A bridging loan is generally short term finance that assists you purchasing your next home sooner.Banks will usually give you up to 6 months to sell your property while you are living in your new home. With bridging finance, the lender takes a mortgage over your existing property as well as providing you with the finance for the new property.
The total amount borrowed is called a ‘peak debt’ which is the total of your existing loan balance as well as the new contract price plus any purchase costs such as stamp duty, bank fees and legal fees.
Repayments during the bridging period are calculated on an interest only basis and most banks will capitalise the interest until the existing home is sold. The capitalised interest is usually accrued monthly and added to the peak debt.
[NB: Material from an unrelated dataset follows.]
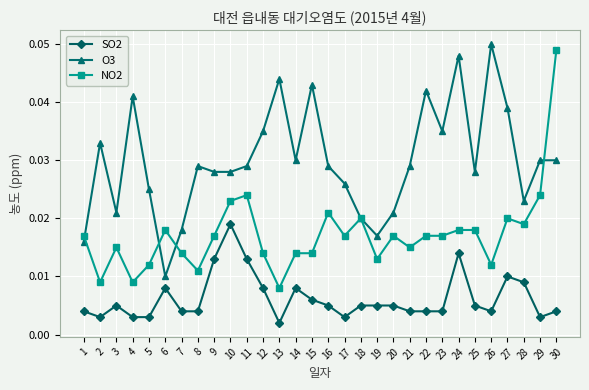

True or false: SO2 and NO2 cross at least once.

False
Once the sale of your property goes through, the fund from the sale, minus any costs, are used to reduce down the peak debt. The remaining debt (the end debt) reverts to a standard mortgage and paid off under standard terms.
Depending on your financial circumstances, bridging loans can either be quite simple or a little more complex. It is better to discuss your bridging loan options with one of our experienced mortgage brokers, so we can research and compare the difference lenders and present you with your best options that suit your needs.
Key features of a bridging loan:
- Interest can be capitalised which may help getting the finance if servicing with the bank is tight. Also gives you some room to breathe knowing that you don’t have to pay interest on two loans.
- You can purchase the home you want and move into it while waiting for your home to sell. If you are buying a market that is good to buy but bad to sell, you can have up to 6-12 months with some lenders to sell your home.
- You can potentially borrow over 100% of the new purchase price.
- Some lenders will allow you to have access to a bridging loan while you are moving into it.